Hello there!

*Autoencoders* (AE) are neural networks which are trained to learn a compressed representation of the inputs they are fed. For instance, they can be employed for compressing images... although they are no match for specific algorithms such as JPEG. I employed them successfully in the past for anomaly detection in real-time signal processing. 

AE have a symmetric hour-glass shape. The two symmetric parts are known as the **encoder** and than **decoder**, respectively (..oh really?). The encoder takes the original inputs and compress them into **codes**. The decoder tries to reconstruct the original inputs from these codes. AE are trained by minimizing a *reconstruction error*, i.e. some measure of the difference between the original patterns and the reconstructed ones.

In this notebook I will show you how **the dimensionality reduction performed by a simple AE (made using Keras) is more interesting than that of PCA or ICA**, at least for visualization purposes. In particular, I will be comparing the codes of an AE with 1 hidden layer of 2 neurons (yeah... that corresponds to a massive compression, over 150x) against the first 2 principal components of the Mercedes dataset many of you are already familiar with.

It won't take long, so bear with me for a while and upvote this notebook if you liked it. If you are interested in Autoencoders I strongly suggest you to have a look at [this Keras blog][1]. 


  [1]: https://blog.keras.io/building-autoencoders-in-keras.html

In [None]:
# import base modules
import pandas as pd
import numpy as np
from matplotlib import pyplot as plt
%matplotlib inline

In [None]:
# load training data
print('Load data...')
df_train = pd.read_csv('../input/train.csv')

In [None]:
# let's keep just the boolean features
train = df_train.iloc[:,10:]
# ... and the y
y = df_train.y

In [None]:
# Let's quickly build an Autoencoder with 1 hidden layer and only 2 hidden neurons. 
from keras.layers import Input, Dense
from keras.models import Model

encoding_dim = 2
input_layer = Input(shape=(train.shape[1],))
encoded = Dense(encoding_dim, activation='relu')(input_layer)
decoded = Dense(train.shape[1], activation='sigmoid')(encoded)

# let's create and compile the autoencoder
autoencoder = Model(input_layer, decoded)
autoencoder.compile(optimizer='adam', loss='binary_crossentropy')

In [None]:
# let's train the autoencoder, checking the progress on a validation dataset 
from sklearn.model_selection import train_test_split
X1, X2, Y1, Y2 = train_test_split(train, train, test_size=0.2, random_state=42)
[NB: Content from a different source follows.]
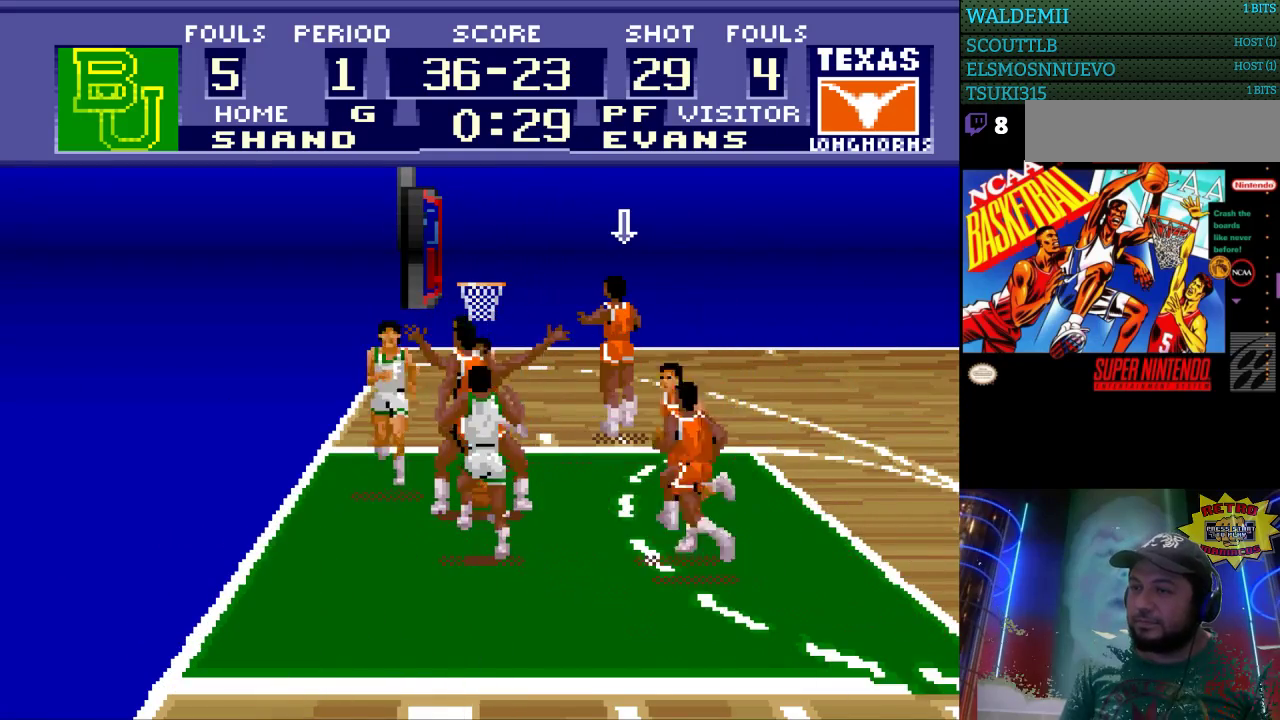
{"buttons": [], "events": []}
# these parameters seems to work for the Mercedes dataset
autoencoder.fit(X1.values, Y1.values,
                epochs=300,
                batch_size=200,
                shuffle=False,
                verbose = 2,
                validation_data=(X2.values, Y2.values))

In [None]:
# now let's evaluate the coding of the initial features
encoder = Model(input_layer, encoded)
preds = encoder.predict(train.values)

In [None]:
#... and let's plot the two components of the compression on a scatter plot that also shows 
# the y value associated to each point. PCA decomposition is provided as well for comparison
plt.figure(figsize = (17,5))
plt.subplot(131)
plt.scatter(preds[:,0],preds[:,1],  c = y, cmap = "RdGy", 
            edgecolor = "None", alpha=1, vmin = 75, vmax = 150)
plt.colorbar()
plt.title('AE Scatter Plot')


# ICA and PCA (first 2 components)
from sklearn.decomposition import PCA, FastICA # Principal Component Analysis module
ica = FastICA(n_components=2)
ica_2d = ica.fit_transform(train.values)

plt.subplot(132)
plt.scatter(ica_2d[:,0],ica_2d[:,1],  c = y, cmap = "RdGy",
            edgecolor = "None", alpha=1, vmin = 75, vmax = 150)
plt.colorbar()
plt.title('ICA Scatter Plot')

pca = PCA(n_components=2)
pca_2d = pca.fit_transform(train.values)

plt.subplot(133)
plt.scatter(pca_2d[:,0],pca_2d[:,1],  c = y, cmap = "RdGy",
            edgecolor = "None", alpha=1, vmin = 75, vmax = 150)
plt.colorbar()
plt.title('PCA Scatter Plot')

plt.show()

### Can you see how the cluster with very low y is clearer when considering the AE compressed representation? In the same way, the AE representation helps identify at least another cluster with low-to-medium y.

### Btw, that cluster is easily easily identified by variable X232... but I think many of you already know this. If not, see below...

In [None]:
var = df_train.X232
plt.figure(figsize = (15,5))
plt.subplot(131)
plt.scatter(preds[:,0],preds[:,1],  c = y, cmap = "RdGy", 
            edgecolor = "None", alpha=1, vmin = 75, vmax = 150)
plt.title('AE Scatter Plot')

plt.subplot(132)
plt.scatter(preds[:,0],preds[:,1],  c = var, cmap = "jet", 
            edgecolor = "None", alpha=1, vmin = 0, vmax = 1)
plt.title('X232')

plt.subplot(133)
bins = np.linspace(75, 275, 51)
plt.hist(y[var==0], bins, alpha=0.5, label='0', color = plt.cm.jet(0))
plt.hist(y[var==1], bins, alpha=0.75, label='1', color = plt.cm.jet(255))
plt.title('X232')
plt.legend(loc='upper right')

plt.show()